* Extract to read:
══════

At approximately 9 P.M. on August 6th, 2014 Youngblood Hawke took to the stage at Brighton Music Hall in Allston, Massachusetts — just outside of Boston — and made musical history. OK, so maybe they didn’t make musical history, but there is a whole lot of musical history wrapped up in the band’s bright and sunshiny pop rock sound. There’s something distinctly ’80’s about their massive anthems — the ghost of Tears For Fears lives on in their collective soul — while they clearly owe a debt to other contemporary bands like Empire of the Sun, The Naked and Famous and The Killers. Still, there’s something wholly fresh about their sound; they might not be re-inventing the wheel but they’re spinning it awfully fast and pounding on it even faster. There’s also an urgency to their sound and, matched with their enthusiasm, it leaves one feeling like this has never been done before.
The band opened with “Rootless,” starting off with an expanded intro that found not one or two but three of the six members of the Los Angeles-based band drumming along fiercely. While every single song on their 2013 debut is insanely catchy, “Rootless” opens the album for a reason: it’s a magnificent gem that sparkles and shines in a big way, dazzling anyone who gets near it. And the band’s live performance of the song was arguably even better than the album version, especially during those intense and propulsive parts with the three — Sam, Alice and Nik — drumming along as though their lives depended on it. But then that’s how they performed their entire 14 song set, as though they’d perish if they didn’t give the show their all, like this was their last chance to prove themselves. As if their record label had spies in the audience monitoring their performance. Meanwhile, the audience bounced up and down and sang — no, screamed — along as though it was the last show they’d ever get to experience. It’s very rare that you see a band touring behind a debut album and see 80+% of the audience singing along like this, knowing all the words to every song.

══════

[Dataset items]
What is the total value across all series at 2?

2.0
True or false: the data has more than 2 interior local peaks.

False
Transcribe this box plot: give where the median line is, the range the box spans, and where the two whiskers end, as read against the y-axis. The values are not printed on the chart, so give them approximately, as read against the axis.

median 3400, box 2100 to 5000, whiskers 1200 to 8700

══════

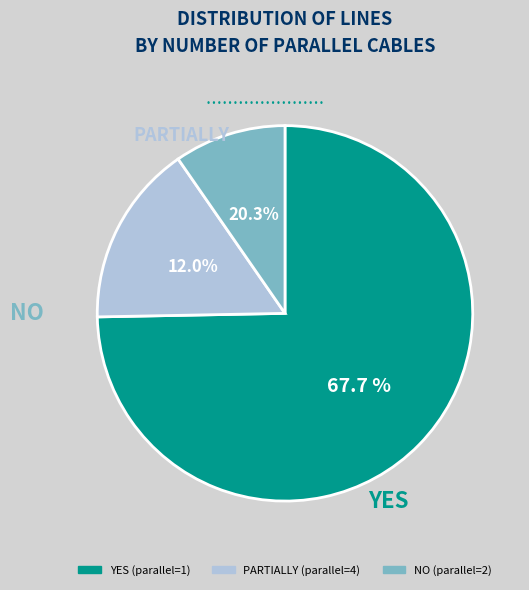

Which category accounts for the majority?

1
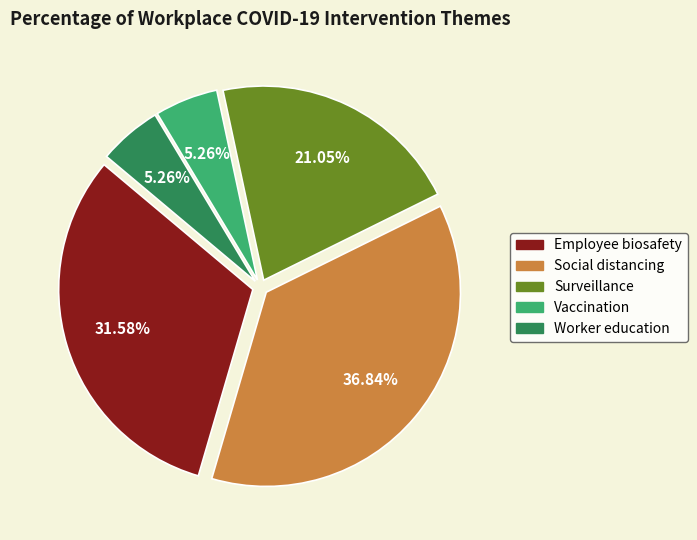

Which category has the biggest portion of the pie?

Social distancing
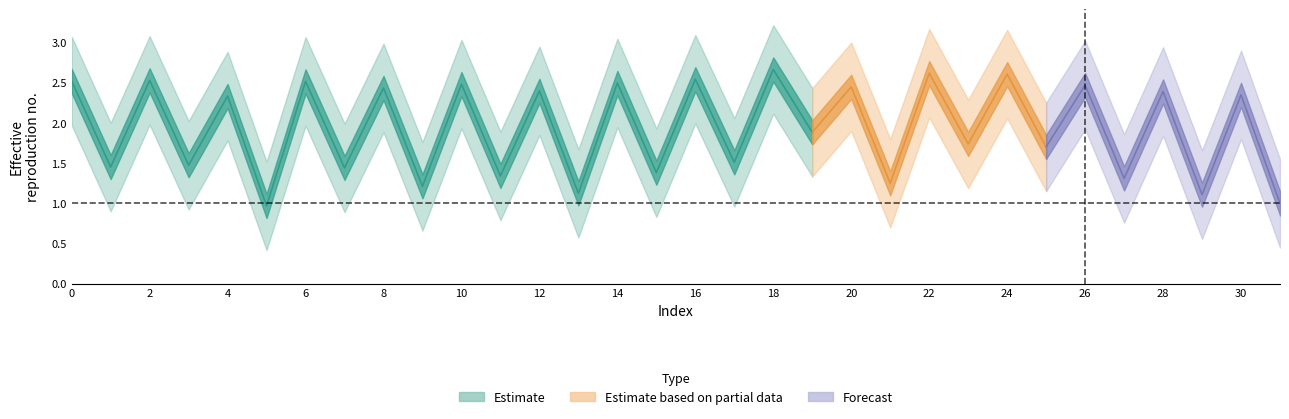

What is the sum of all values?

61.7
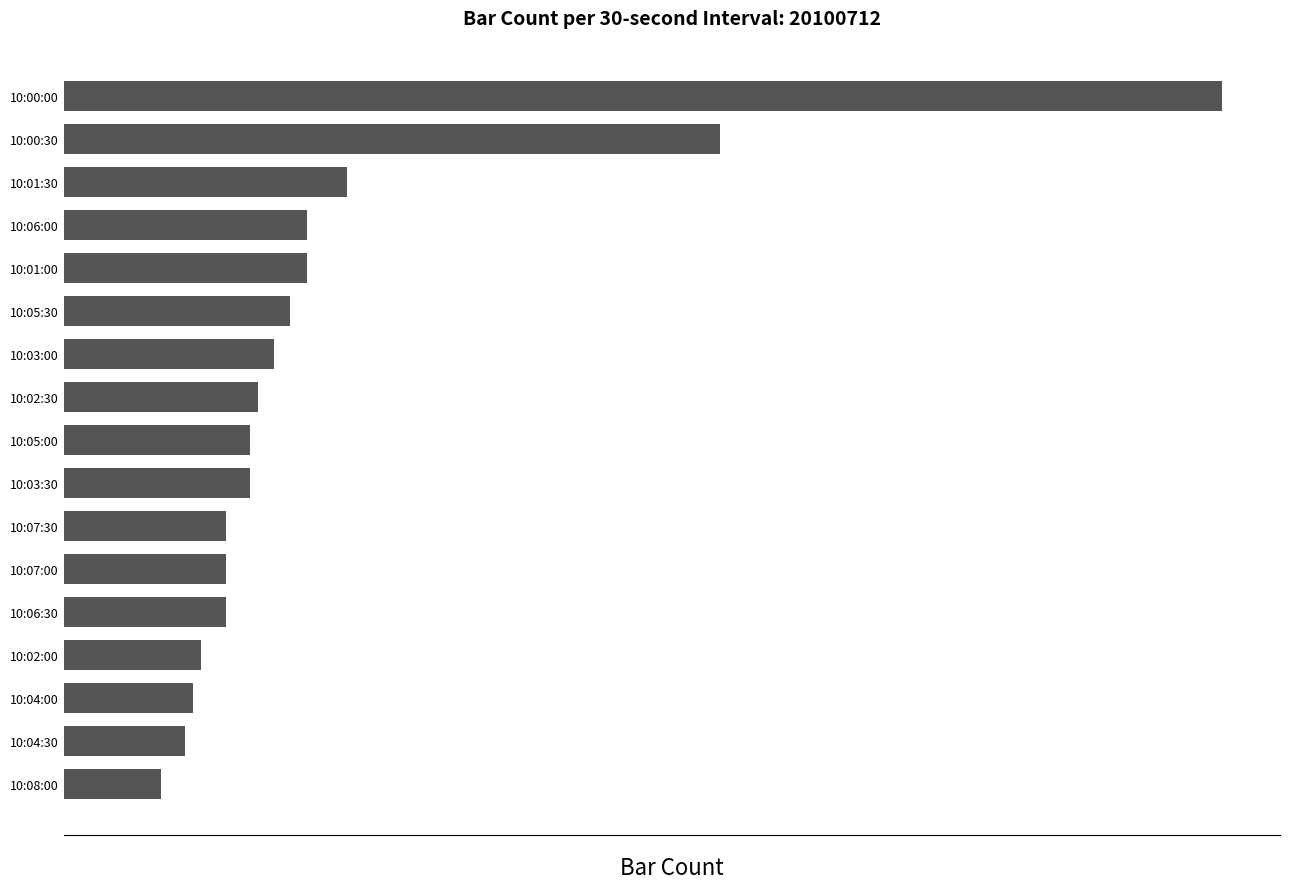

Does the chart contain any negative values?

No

══════

* What this exercise asks:
1. According to the concert review, how many songs were in the band's set?
2. Please recast the listing, everything from the line that contains "What is the total" down to the line that contains "True or false: the", as a Markdown table with the columns Row and Line, leaving out blank lines.
The concert review and the listing were drawn from unrelated sources.

* Solutions to the problems:
1. 14

2.
| Row | Line |
|---|---|
| 1 | What is the total value across all series at 2? |
| 2 | 2.0 |
| 3 | True or false: the data has more than 2 interior local peaks. |